Türkçe Metinlerden Anahtar Kelime Çıkarma için Merkezilik Ölçütlerinin İncelenmesi


GÖZ F., MUTLU A., KÜÇÜK K., Temur M., GÜN A.

29. IEEE SİNYAL İŞLEME VE İLETİŞİM UYGULAMALARI KURULTAYI, İstanbul, Turkey, 09 June 2021, (Full Text) identifier identifier

  • Publication Type: Conference Paper / Full Text
  • Doi Number: 10.1109/siu53274.2021.9477807
  • City: İstanbul
  • Country: Turkey
  • Keywords: automatic keyword extraction, graph centrality measures, Turkish document
  • Kocaeli University Affiliated: Yes

Abstract

Keywords are salient words that best describe the content and the topic of a text document. As text documents are not usually annotated by their authors, automatic keyword extraction has become a challenging research topic.
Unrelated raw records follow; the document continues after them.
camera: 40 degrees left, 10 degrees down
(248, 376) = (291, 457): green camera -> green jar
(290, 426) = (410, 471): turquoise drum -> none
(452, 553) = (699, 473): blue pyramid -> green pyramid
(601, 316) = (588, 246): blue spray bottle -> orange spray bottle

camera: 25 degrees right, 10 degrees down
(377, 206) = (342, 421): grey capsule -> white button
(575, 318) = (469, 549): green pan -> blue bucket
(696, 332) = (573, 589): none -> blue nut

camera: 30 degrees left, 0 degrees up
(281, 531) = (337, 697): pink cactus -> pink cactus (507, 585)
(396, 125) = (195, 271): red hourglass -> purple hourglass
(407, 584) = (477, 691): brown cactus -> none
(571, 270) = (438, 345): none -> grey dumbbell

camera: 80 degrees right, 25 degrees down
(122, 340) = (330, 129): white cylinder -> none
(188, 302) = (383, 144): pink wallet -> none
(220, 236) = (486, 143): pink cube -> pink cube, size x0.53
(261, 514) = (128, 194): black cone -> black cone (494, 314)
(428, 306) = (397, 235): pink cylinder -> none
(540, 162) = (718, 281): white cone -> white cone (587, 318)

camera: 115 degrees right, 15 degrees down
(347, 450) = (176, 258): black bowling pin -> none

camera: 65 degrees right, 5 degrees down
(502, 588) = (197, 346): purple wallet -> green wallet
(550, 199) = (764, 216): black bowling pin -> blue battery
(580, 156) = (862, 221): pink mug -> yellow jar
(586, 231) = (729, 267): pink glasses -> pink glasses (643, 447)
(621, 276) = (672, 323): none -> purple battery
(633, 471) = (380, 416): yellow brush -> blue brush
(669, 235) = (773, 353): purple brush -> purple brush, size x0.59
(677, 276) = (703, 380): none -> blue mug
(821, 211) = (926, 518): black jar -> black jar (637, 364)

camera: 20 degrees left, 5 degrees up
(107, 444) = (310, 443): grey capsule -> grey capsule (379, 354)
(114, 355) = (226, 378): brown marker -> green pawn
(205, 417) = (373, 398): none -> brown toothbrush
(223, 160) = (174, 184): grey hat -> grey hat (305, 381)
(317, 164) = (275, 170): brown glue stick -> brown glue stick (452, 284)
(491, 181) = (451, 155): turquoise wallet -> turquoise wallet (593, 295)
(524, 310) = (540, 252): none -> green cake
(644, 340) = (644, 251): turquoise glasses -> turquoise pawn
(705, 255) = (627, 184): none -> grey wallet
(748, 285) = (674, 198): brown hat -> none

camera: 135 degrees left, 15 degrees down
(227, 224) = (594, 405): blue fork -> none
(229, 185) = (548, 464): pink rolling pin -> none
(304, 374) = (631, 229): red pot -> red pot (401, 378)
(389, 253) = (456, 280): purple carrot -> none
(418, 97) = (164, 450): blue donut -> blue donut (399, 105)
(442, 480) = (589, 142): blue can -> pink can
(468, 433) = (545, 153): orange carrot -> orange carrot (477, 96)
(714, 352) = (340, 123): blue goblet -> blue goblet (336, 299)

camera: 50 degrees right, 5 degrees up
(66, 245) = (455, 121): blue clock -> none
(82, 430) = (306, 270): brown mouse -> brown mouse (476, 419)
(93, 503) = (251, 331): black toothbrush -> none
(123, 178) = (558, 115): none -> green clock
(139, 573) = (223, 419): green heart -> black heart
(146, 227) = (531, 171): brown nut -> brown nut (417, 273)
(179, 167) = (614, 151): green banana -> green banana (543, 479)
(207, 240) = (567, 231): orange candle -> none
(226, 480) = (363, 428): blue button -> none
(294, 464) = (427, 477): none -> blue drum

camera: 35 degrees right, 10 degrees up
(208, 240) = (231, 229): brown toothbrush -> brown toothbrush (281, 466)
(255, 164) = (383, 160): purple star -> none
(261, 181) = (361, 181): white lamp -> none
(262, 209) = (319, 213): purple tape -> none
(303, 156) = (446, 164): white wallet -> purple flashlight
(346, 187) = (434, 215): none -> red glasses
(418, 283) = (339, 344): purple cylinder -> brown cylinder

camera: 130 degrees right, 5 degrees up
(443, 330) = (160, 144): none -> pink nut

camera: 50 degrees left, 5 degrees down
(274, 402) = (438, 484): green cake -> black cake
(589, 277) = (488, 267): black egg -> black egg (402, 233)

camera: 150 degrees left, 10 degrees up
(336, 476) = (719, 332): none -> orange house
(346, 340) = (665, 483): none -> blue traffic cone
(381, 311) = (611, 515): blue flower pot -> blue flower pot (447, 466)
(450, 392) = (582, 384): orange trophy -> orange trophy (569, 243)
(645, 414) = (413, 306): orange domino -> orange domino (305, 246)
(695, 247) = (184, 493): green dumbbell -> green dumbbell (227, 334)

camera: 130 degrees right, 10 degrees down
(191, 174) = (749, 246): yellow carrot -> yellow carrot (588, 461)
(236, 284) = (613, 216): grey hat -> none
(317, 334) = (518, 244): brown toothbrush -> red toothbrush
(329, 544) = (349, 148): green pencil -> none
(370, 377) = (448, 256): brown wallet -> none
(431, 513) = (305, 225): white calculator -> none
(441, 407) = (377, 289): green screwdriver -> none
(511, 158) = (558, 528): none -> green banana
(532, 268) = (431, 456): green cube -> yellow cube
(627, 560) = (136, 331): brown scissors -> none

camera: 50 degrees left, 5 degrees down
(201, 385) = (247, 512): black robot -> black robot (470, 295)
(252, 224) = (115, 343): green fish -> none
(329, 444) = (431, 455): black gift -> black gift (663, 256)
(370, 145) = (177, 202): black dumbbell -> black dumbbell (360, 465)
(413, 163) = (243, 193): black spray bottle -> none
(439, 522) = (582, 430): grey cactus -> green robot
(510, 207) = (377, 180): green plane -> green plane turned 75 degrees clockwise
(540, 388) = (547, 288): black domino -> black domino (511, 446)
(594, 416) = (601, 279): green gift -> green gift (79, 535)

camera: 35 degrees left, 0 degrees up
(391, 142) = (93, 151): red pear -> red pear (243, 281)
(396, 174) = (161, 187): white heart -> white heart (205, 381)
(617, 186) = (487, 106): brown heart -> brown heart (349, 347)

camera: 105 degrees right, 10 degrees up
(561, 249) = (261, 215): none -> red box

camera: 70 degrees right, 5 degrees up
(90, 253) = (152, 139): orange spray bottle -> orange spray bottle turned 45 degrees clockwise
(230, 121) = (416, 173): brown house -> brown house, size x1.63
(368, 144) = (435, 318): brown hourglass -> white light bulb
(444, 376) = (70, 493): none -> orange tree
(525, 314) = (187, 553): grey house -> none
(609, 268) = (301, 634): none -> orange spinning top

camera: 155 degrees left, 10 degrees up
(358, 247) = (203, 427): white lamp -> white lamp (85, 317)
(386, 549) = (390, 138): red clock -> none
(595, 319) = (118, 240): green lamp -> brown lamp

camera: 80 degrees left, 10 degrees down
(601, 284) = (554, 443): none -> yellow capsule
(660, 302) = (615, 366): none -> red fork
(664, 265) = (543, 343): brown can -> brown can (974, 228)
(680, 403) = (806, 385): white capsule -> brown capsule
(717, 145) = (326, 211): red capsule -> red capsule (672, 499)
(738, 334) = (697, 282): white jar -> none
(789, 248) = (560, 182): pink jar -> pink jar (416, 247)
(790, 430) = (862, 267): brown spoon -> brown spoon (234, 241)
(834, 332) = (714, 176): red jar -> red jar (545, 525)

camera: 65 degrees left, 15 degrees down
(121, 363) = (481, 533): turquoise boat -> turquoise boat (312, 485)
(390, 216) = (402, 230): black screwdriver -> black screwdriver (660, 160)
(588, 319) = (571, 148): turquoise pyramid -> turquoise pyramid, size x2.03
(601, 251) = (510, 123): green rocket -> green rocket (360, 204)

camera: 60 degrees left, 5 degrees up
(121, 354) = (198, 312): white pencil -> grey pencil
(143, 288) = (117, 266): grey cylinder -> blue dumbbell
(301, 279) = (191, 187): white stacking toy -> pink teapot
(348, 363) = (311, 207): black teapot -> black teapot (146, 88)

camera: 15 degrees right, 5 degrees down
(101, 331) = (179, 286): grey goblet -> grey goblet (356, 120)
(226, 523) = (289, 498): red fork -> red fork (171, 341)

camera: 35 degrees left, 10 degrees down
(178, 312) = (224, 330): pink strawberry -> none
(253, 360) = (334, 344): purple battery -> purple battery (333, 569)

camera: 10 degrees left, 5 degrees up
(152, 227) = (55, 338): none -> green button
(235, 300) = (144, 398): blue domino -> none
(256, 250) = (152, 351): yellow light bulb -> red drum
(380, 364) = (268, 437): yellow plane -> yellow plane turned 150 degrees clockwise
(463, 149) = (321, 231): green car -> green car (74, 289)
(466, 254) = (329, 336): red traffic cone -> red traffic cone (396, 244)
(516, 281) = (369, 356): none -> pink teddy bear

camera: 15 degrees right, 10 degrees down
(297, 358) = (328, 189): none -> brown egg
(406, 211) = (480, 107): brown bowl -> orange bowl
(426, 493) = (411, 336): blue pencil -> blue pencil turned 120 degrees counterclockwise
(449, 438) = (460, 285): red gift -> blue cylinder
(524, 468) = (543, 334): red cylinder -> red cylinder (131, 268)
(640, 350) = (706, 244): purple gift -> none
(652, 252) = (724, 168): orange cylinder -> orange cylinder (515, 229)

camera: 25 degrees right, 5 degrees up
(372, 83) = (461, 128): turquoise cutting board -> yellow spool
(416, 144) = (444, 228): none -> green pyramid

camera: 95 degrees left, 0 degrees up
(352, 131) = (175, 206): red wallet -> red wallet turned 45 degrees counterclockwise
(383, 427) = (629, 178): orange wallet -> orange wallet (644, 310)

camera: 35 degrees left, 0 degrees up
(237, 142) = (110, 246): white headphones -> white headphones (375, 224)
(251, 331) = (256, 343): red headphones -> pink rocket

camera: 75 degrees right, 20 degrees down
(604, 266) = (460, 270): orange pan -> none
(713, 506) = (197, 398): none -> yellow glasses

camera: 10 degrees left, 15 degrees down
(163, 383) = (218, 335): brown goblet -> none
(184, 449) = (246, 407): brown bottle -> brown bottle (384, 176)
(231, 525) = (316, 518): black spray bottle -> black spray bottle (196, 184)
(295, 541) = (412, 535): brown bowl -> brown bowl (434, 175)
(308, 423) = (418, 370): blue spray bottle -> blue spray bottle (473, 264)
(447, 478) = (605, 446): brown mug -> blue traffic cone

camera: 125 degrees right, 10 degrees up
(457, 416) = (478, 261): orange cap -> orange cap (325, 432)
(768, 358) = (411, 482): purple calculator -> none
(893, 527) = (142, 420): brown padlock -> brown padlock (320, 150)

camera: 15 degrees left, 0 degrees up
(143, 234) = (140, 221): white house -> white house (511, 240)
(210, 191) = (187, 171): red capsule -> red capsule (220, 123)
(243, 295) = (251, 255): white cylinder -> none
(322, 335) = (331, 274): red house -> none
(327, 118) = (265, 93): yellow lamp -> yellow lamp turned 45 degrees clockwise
In this study, we investigate the performance of graph-centrality measures as initial node weights in graph-based keyword extraction on Tukish bank documents. To this aim, we focus on degree, eigenvector, betweenness, and closeness centralities and investigate their performance on keyword extraction on a 553 bank document dataset in Turkish. The experimental results show eigenvector centrality achieved the best results.